→ **EXERCISE BRIEF**
Would you restate all the data that follows, word for word?
------------------------------------------------------------------------
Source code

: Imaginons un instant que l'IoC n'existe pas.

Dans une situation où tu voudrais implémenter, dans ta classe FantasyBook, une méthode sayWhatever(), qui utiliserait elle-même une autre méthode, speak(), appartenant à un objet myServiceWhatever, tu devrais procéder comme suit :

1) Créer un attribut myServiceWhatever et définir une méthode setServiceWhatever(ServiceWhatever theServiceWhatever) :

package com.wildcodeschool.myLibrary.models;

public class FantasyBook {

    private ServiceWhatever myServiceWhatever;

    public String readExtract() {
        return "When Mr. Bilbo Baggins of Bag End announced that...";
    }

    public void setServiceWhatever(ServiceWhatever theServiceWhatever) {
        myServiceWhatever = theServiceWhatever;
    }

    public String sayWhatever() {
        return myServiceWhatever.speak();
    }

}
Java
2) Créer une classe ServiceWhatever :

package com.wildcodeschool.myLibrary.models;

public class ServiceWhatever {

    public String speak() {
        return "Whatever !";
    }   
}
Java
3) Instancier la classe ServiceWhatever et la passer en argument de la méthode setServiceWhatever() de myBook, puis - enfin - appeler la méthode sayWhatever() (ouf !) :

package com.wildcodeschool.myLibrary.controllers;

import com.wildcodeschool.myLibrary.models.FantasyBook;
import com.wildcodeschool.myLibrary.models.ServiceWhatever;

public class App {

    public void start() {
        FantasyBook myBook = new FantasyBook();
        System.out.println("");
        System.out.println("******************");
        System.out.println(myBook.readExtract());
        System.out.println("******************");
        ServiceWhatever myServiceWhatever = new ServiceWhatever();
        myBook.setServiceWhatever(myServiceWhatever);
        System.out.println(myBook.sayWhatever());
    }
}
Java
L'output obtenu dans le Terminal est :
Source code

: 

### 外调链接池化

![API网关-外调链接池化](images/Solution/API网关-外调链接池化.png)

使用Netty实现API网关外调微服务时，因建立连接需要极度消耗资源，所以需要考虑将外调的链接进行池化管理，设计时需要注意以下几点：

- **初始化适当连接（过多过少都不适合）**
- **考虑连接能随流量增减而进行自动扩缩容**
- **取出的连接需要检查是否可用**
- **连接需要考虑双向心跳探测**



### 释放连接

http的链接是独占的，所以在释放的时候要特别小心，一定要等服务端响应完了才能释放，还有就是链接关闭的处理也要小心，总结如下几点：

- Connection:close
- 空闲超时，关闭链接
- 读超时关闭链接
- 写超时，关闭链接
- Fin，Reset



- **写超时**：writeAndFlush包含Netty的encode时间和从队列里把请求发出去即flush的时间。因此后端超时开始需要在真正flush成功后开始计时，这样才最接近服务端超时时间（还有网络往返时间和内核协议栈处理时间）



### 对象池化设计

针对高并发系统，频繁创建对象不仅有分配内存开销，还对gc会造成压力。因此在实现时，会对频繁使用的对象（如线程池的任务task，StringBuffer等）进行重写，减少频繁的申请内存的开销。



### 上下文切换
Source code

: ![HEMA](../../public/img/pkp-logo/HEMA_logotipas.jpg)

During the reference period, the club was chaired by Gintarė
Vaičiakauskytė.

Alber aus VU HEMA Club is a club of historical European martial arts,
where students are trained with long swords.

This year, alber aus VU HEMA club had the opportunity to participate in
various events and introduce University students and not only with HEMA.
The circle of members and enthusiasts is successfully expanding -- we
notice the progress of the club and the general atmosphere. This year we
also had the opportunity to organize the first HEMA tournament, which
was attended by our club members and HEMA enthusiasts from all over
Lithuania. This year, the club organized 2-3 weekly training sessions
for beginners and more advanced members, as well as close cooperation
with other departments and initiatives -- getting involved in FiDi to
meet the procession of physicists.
------------------------------------------------------------------------
→ **YOUR SOLUTION**
Source code

: Imaginons un instant que l'IoC n'existe pas.

Dans une situation où tu voudrais implémenter, dans ta classe FantasyBook, une méthode sayWhatever(), qui utiliserait elle-même une autre méthode, speak(), appartenant à un objet myServiceWhatever, tu devrais procéder comme suit :

1) Créer un attribut myServiceWhatever et définir une méthode setServiceWhatever(ServiceWhatever theServiceWhatever) :

package com.wildcodeschool.myLibrary.models;

public class FantasyBook {

    private ServiceWhatever myServiceWhatever;

    public String readExtract() {
        return "When Mr. Bilbo Baggins of Bag End announced that...";
    }

    public void setServiceWhatever(ServiceWhatever theServiceWhatever) {
        myServiceWhatever = theServiceWhatever;
    }

    public String sayWhatever() {
        return myServiceWhatever.speak();
    }

}
Java
2) Créer une classe ServiceWhatever :

package com.wildcodeschool.myLibrary.models;

public class ServiceWhatever {

    public String speak() {
        return "Whatever !";
    }   
}
Java
3) Instancier la classe ServiceWhatever et la passer en argument de la méthode setServiceWhatever() de myBook, puis - enfin - appeler la méthode sayWhatever() (ouf !) :

package com.wildcodeschool.myLibrary.controllers;

import com.wildcodeschool.myLibrary.models.FantasyBook;
import com.wildcodeschool.myLibrary.models.ServiceWhatever;

public class App {

    public void start() {
        FantasyBook myBook = new FantasyBook();
        System.out.println("");
        System.out.println("******************");
        System.out.println(myBook.readExtract());
        System.out.println("******************");
        ServiceWhatever myServiceWhatever = new ServiceWhatever();
        myBook.setServiceWhatever(myServiceWhatever);
        System.out.println(myBook.sayWhatever());
    }
}
Java
L'output obtenu dans le Terminal est :
Source code

: 

### 外调链接池化

![API网关-外调链接池化](images/Solution/API网关-外调链接池化.png)

使用Netty实现API网关外调微服务时，因建立连接需要极度消耗资源，所以需要考虑将外调的链接进行池化管理，设计时需要注意以下几点：

- **初始化适当连接（过多过少都不适合）**
- **考虑连接能随流量增减而进行自动扩缩容**
- **取出的连接需要检查是否可用**
- **连接需要考虑双向心跳探测**



### 释放连接

http的链接是独占的，所以在释放的时候要特别小心，一定要等服务端响应完了才能释放，还有就是链接关闭的处理也要小心，总结如下几点：

- Connection:close
- 空闲超时，关闭链接
- 读超时关闭链接
- 写超时，关闭链接
- Fin，Reset



- **写超时**：writeAndFlush包含Netty的encode时间和从队列里把请求发出去即flush的时间。因此后端超时开始需要在真正flush成功后开始计时，这样才最接近服务端超时时间（还有网络往返时间和内核协议栈处理时间）



### 对象池化设计

针对高并发系统，频繁创建对象不仅有分配内存开销，还对gc会造成压力。因此在实现时，会对频繁使用的对象（如线程池的任务task，StringBuffer等）进行重写，减少频繁的申请内存的开销。



### 上下文切换
Source code

: ![HEMA](../../public/img/pkp-logo/HEMA_logotipas.jpg)

During the reference period, the club was chaired by Gintarė
Vaičiakauskytė.

Alber aus VU HEMA Club is a club of historical European martial arts,
where students are trained with long swords.

This year, alber aus VU HEMA club had the opportunity to participate in
various events and introduce University students and not only with HEMA.
The circle of members and enthusiasts is successfully expanding -- we
notice the progress of the club and the general atmosphere. This year we
also had the opportunity to organize the first HEMA tournament, which
was attended by our club members and HEMA enthusiasts from all over
Lithuania. This year, the club organized 2-3 weekly training sessions
for beginners and more advanced members, as well as close cooperation
with other departments and initiatives -- getting involved in FiDi to
meet the procession of physicists.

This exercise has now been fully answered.